| HN Mirror

FWIW, we do a lot of 'GPU visual graph analytics and investigation for X' work at Graphistry, where X is hooking into either graph DBs (neo4j, ...) or doing as a virtual / on-the-fly layer over other data systems (Splunk, jupyter notebooks, ...). Almost all of our user's graph projects have ended up involving text search, and as part of that, search indexes. Think security, fraud, genetics, etc. I can only think of a few exceptions that did not need text, such as blockchain viz. I just sort of assume text fields as part of linking data nowadays. In fact, a lot of our recent work is going to the next level, where we use ML algs to compute over text to infer even fuzzier connections, vs simple ID/string/regex matching from the older days of graph tech.

So at least for domains where people want to make correlations over data such as a logs, events, transactions, CSVs, etc., I encourage dgraph folks to watch discussions of text closely.

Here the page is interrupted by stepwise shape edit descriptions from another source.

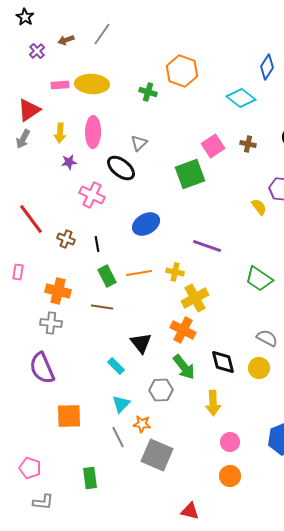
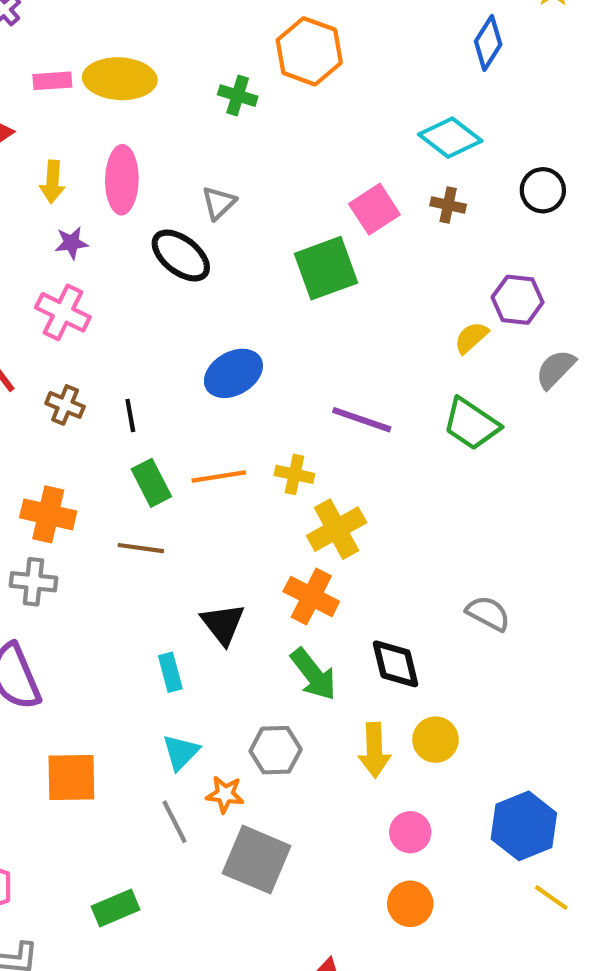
cyan diamond: (241, 98) -> (450, 138), moved
pink cross: (92, 195) -> (63, 312), moved
yellow semicircle: (259, 207) -> (471, 338), turned -96
green trapezoid: (259, 279) -> (471, 424), moved
cyan rectangle: (116, 366) -> (170, 672), turned 30
yellow circle: (259, 368) -> (435, 740), moved
gray hexagon: (161, 390) -> (276, 750), moved
green rectangle: (90, 478) -> (116, 908), turned 75

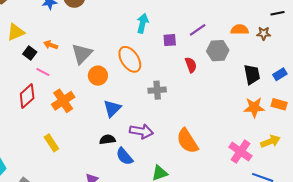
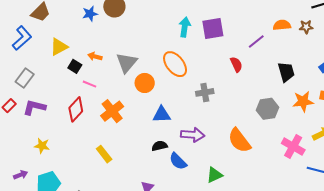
purple line: (198, 30) -> (256, 41), moved
purple square: (170, 40) -> (213, 28), moved, size x1.6
gray hexagon: (218, 51) -> (268, 109), moved
black trapezoid: (252, 74) -> (286, 72), moved
blue triangle: (112, 108) -> (162, 115), turned 48

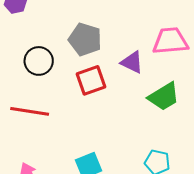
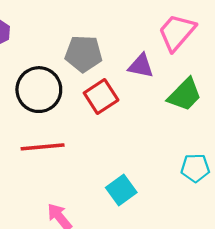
pink trapezoid: (170, 41) -> (177, 32), turned -30
black circle: (39, 61) -> (39, 90), size x1.4

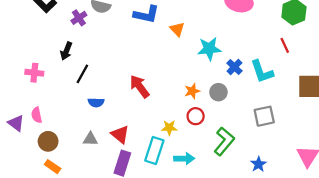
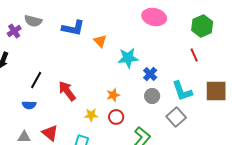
cyan L-shape: (262, 72) -> (182, 91), moved
black line: (82, 74) -> (36, 80), moved
gray circle: (218, 92) -> (152, 96), moved
gray square: (264, 116) -> (176, 117), turned -30
yellow star: (169, 128) -> (91, 115), moved

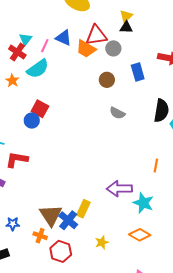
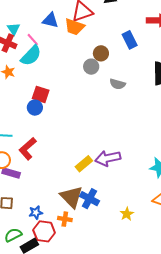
pink line: (45, 46) -> (33, 40), moved, turned -56
gray circle: (113, 48) -> (91, 67), moved
red L-shape: (17, 160) -> (28, 149), turned -40
purple arrow: (119, 189) -> (108, 158), moved
yellow rectangle: (83, 209) -> (84, 164), moved, turned 36
red hexagon: (61, 251) -> (44, 231), moved

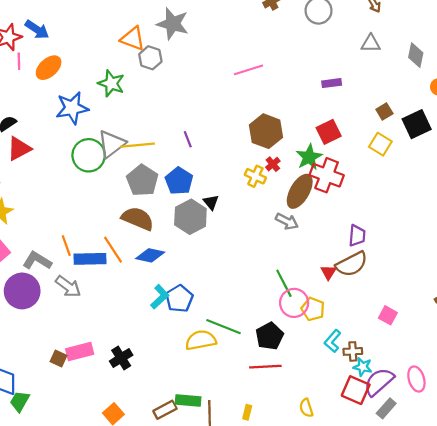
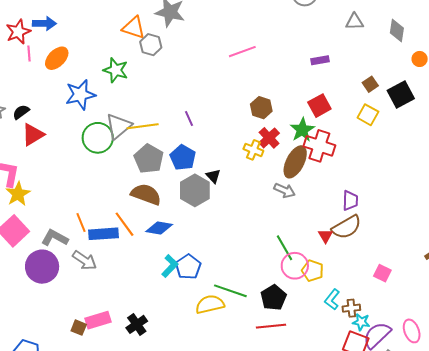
blue arrow: (37, 30) -> (44, 23), turned -30
brown hexagon: (266, 131) -> (261, 108), size x0.7
red cross: (273, 164) -> (269, 138), size x1.5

Fun recent example that illustrates this: For ProjectDomino.org (COVID anti-misinfo), we started by ingesting the covid twitter firehose into a graphdb for easy and fast pivoting by tweet/account/etc. However, our analysts need to search by text, and a lot of our current work is now doing ML/graph algorithms to mine the text to infer fuzzy edges: GPU BERT, GPU UMAP, ... . Neo4j supports setting up various text indexes which helps search, but for analytics, we end up having to extract the data out of the DB, infer relationships & scores, and put them back in.